일반적으로, 통화 환경 등에는 일정한 양의 배경 잡음, 즉, 잡음 신호가 존재하므로, 음성 신호가 생성되면 잡음 신호와 음성 신호가 포함된 입력 신호가 음성/잡음 구간 판별부(21)에 입력된다. 여기서, 잡음 구간은 음성 신호가 포함되지 않고 잡음 신호만 포함된 구간이고, 음성 구간은 잡음 신호 및 음성 신호가 포함된 구간이다.In general, since a certain amount of background noise, i.e., a noise signal, exists in a call environment or the like, when a voice signal is generated, an input signal including the noise signal and the voice signal is input to the voice / noise section discriminator 21. Here, the noise section is a section including only the noise signal, not the voice signal, the speech section is a section including the noise signal and the voice signal.

도 3은 도 2의 잡음 제거 시스템에 입력되는 입력 신호의 잡음 구간과 음성 구간을 나타내는 그래프이다.3 is a graph illustrating a noise section and a voice section of an input signal input to the noise removing system of FIG. 2.

도 3을 참조하면, X축은 시간을 나타내고, Y축은 에너지 레벨을 나타낸다. 음성/잡음 구간 판별부(21)는 입력 신호(IN)의 에너지 레벨을 분석하여, 에너지 레벨의 변화량이 일정한 범위 이내인 경우에는 잡음 구간으로 판별하고, 에너지 레벨의 변화량이 일정한 범위 이상인 경우에는 음성 구간으로 판별할 수 있다. Referring to FIG. 3, the X axis represents time and the Y axis represents energy level. The voice / noise section discriminating unit 21 analyzes the energy level of the input signal IN and discriminates the noise section when the amount of change in the energy level is within a certain range, and the voice when the amount of change in the energy level is above a certain range. It can be determined as a section.
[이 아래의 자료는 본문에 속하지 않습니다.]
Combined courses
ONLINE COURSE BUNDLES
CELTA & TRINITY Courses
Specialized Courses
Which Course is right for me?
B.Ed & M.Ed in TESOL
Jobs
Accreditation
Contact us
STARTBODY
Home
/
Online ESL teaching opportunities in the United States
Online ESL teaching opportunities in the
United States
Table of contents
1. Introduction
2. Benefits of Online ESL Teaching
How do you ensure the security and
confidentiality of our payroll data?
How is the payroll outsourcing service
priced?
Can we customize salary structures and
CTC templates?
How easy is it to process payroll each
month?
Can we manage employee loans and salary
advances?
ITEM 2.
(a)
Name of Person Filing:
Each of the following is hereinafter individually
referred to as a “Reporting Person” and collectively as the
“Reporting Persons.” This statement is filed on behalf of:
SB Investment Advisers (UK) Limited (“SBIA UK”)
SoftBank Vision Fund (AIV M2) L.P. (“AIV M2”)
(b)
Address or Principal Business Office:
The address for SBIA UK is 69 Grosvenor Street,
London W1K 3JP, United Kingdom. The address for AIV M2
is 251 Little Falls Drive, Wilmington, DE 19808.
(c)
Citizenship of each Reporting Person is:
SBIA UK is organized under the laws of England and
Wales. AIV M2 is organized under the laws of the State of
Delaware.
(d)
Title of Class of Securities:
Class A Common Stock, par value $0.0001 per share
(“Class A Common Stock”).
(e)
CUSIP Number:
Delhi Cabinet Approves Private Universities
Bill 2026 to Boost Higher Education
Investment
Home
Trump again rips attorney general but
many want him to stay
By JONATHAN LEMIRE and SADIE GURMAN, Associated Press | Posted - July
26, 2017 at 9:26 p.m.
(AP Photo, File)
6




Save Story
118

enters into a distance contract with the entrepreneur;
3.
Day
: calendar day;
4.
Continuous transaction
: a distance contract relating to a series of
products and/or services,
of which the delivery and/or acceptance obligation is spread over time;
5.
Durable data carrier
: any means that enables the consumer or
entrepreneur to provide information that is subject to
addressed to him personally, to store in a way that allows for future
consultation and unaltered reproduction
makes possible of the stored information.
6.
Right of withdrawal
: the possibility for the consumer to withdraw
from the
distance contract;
입력 신호(IN)가 잡음 구간에서 음성 구간으로 천이되는 경우에, 음성/잡음 구간 판별부(21)는 이전 몇 개의 프레임들에 음성 신호가 존재함에도 불구하고 해당 프레임들을 잡음 구간으로 판별할 수 있다. 또한, 입력 신호(IN)가 음성 구간에서 잡음 구간으로 천이되는 경우에, 음성/잡음 구간 판별부(21)는 이후 몇 개의 프레임들에 음성 신호가 존재함에도 불구하고 해당 프레임들을 잡음 구간으로 판별할 수 있다.When the input signal IN transitions from the noise section to the voice section, the voice / noise section discriminating unit 21 may determine the corresponding frames as the noise section despite the presence of the voice signal in a few previous frames. . In addition, when the input signal IN transitions from the speech section to the noise section, the speech / noise section discriminating unit 21 may determine the frames as the noise section despite the presence of the speech signal in several frames thereafter. Can be.

도 4는 도 2의 잡음 제거 시스템에 입력되는 잡음 신호, 음성 신호 및 입력 신호 각각의 에너지 레벨의 일 예를 나타내는 그래프이다.4 is a graph illustrating an example of energy levels of a noise signal, a voice signal, and an input signal input to the noise removing system of FIG. 2.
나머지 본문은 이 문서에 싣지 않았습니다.